Ami et collègue de Jules Destrée, Paul Pastur
est membre du comité de patronage de la Ligue wallonne de l’arrondissement
de Charleroi et fait partie de l’Assemblée wallonne dès sa création en 1912.
Il y représente l’arrondissement de Charleroi et sera membre de son bureau
permanent dès 1921, ainsi que le trésorier de 1912 à 1914 et dans les années
trente. En 1913 déjà, comme François André, Paul Pastur propose d’élargir la
compétence administrative des Conseils provinciaux ; cette décentralisation
aurait, à ses yeux, le triple avantage d’améliorer l’administration, de la
rendre moins coûteuse et de simplifier le problème linguistique. Après la
Première Guerre mondiale, il propose à l’Assemblée wallonne un projet de
solution au problème belge, basé sur la défense de l’autonomie des communes
et des provinces (1919). À ses yeux, l’État central devrait conserver des
compétences d’organisation générale : politique extérieure, finances, grands
travaux, armée, marine, législation électorale, civile, commerciale, pénale
et ouvrière. Le pouvoir central renoncerait, par ailleurs, à sa souveraineté
en matière linguistique et politique là où Flamands et Wallons sont sans
cesse en discordance. La province serait compétente notamment en matière
d’enseignement, de travaux publics, d’hygiène, de bienfaisance, etc. Le plan
de Paul Pastur privilégie enfin l’intégrité française de la Wallonie ainsi
définie par ses provinces.
En 1922, c’est au sein du POB qu’il propose et
fait adopter une série de mesures visant la décentralisation. Avec François
André, Paul Pastur présente un projet dont la décentralisation
administrative est l’axe principal. Il prône l’élargissement des franchises
du pouvoir provincial afin d’assurer à chaque province l’amélioration de son
outillage économique et de veiller aux nominations administratives,
judiciaires et dans l’enseignement, au mieux des intérêts des populations
locales : décentraliser au niveau des provinces et des communes pour
échapper au flamingantisme.
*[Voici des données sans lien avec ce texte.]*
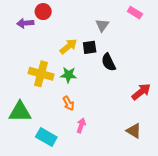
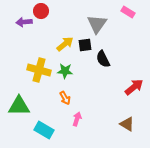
gray triangle: (102, 25) -> (97, 24), size x1.5

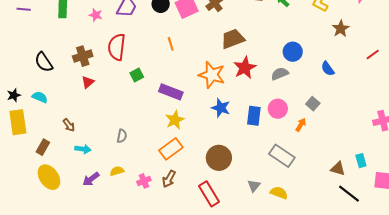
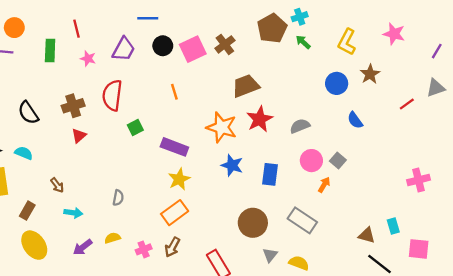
blue circle: (293, 52) -> (337, 83), moved
pink circle: (278, 109) -> (311, 161), moved
brown circle: (219, 158) -> (253, 223), moved

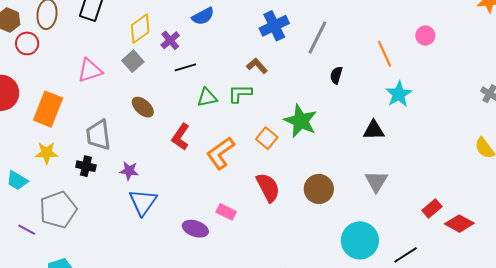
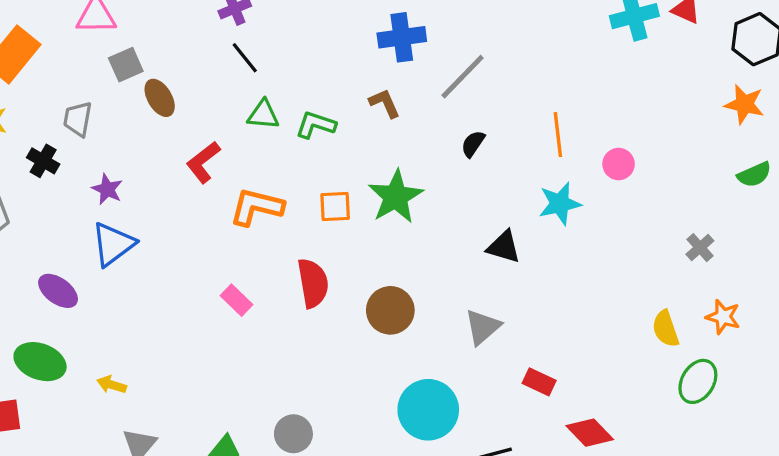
pink circle: (425, 36) -> (619, 164), moved
gray square: (133, 61) -> (126, 65), moved
brown L-shape: (257, 66) -> (385, 103), moved
black line: (185, 67) -> (245, 58), turned 50
gray trapezoid: (98, 135) -> (78, 119), size x0.7
orange square: (267, 138) -> (335, 206), turned 30
orange L-shape: (220, 153) -> (257, 207), turned 32
red rectangle: (432, 208) -> (539, 382), moved, turned 48
purple ellipse: (195, 229) -> (58, 291), moved

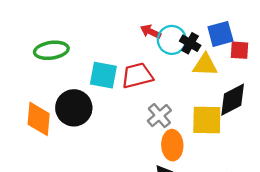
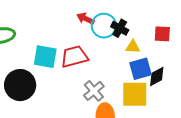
blue square: (220, 34) -> (140, 69), moved
yellow triangle: (205, 65) -> (133, 47), size x0.7
black diamond: (233, 100) -> (157, 76), size x0.7

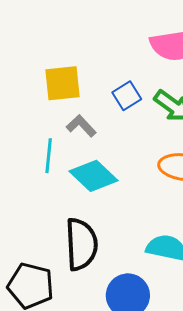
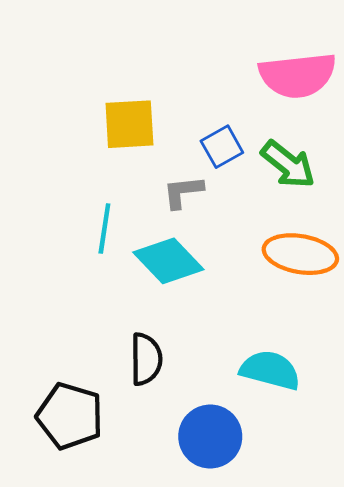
gray L-shape: (81, 126) -> (183, 192), moved, turned -56
black semicircle: (81, 244) -> (146, 359), size x0.7

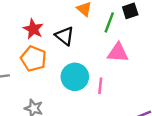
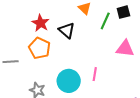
pink triangle: (118, 53) -> (125, 49), moved
cyan circle: (75, 77) -> (69, 81), moved

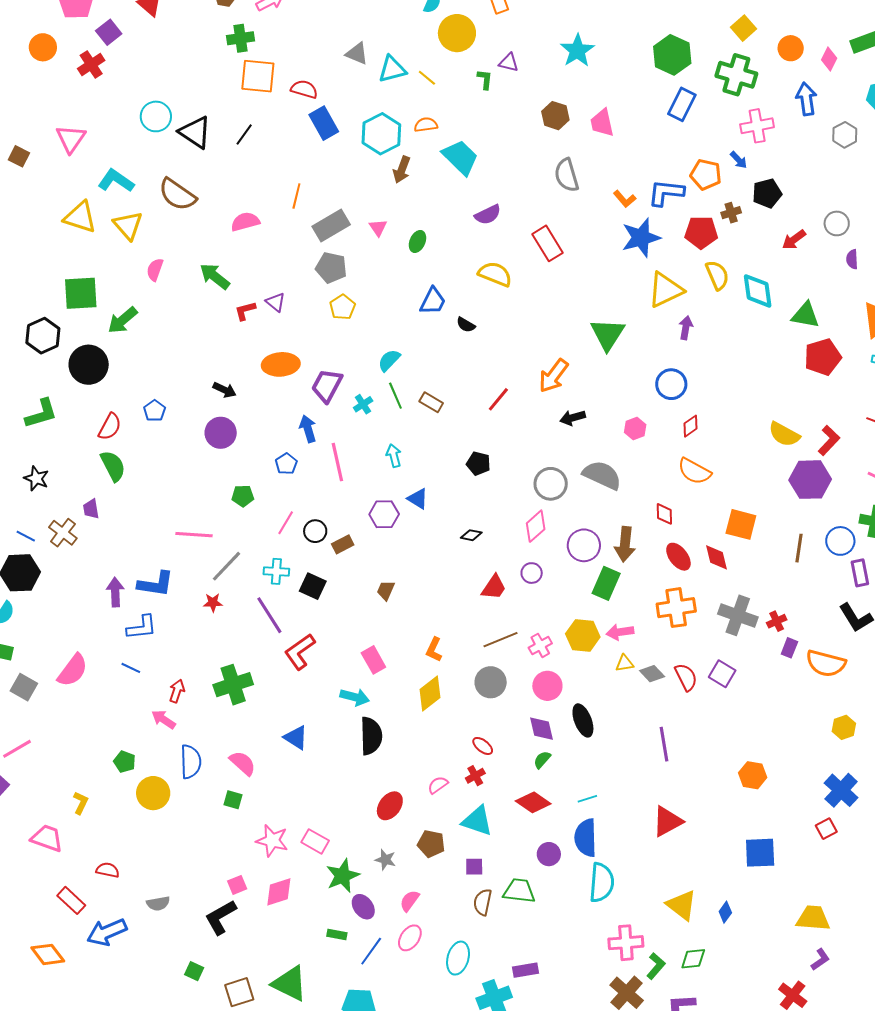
En 1924, il propose à la fédération du POB
de Charleroi un projet reconnaissant trois régimes administratifs (flamand,
français, bilingue) : chaque commune choisirait (à vote secret) son
appartenance, les minorités supérieures au tiers du corps électoral
émargeant automatiquement au régime bilingue ; les communes fixeraient aussi
la langue de l’enseignement (par referendum) et le recrutement de
l’armée se réaliserait sur une base régionale.
Opposé au bilinguisme tant pour les Flamands
que pour les Wallons, Paul Pastur est convaincu de la nécessité d’une
décentralisation des pouvoirs. Oscillant entre régionalisme, fédéralisme et
provincialisme, il accorde finalement sa préférence à une décentralisation
provinciale (1929). Avec Robert Fesler et Max Drechsel, il élabore un projet
de statut linguistique et de décentralisation administrative de la Belgique
qui aurait pu être réalisé sans révision de la Constitution (1929). Ainsi
qu’il le rappelait dans une lettre adressée à François Van Belle en 1931, il
réclame une décentralisation axée sur les provinces afin d’accélérer un
processus conduisant vers une forme de fédéralisme où la Wallonie serait
plus autonome. En 1938, il accepte d’être membre du comité d’honneur du
premier Congrès culturel wallon qui se tient à Charleroi mais la mort
l’emporte avant que ne se déroulent ces assises wallonnes. Au lendemain de
son décès, un journal de Charleroi titre que le Hainaut de la première
moitié du xxe siècle
était le Hainaut de Pastur. Ami d’enfance, Jules Destrée avait dit de
lui qu’il incarnait la volonté de la terre wallonne.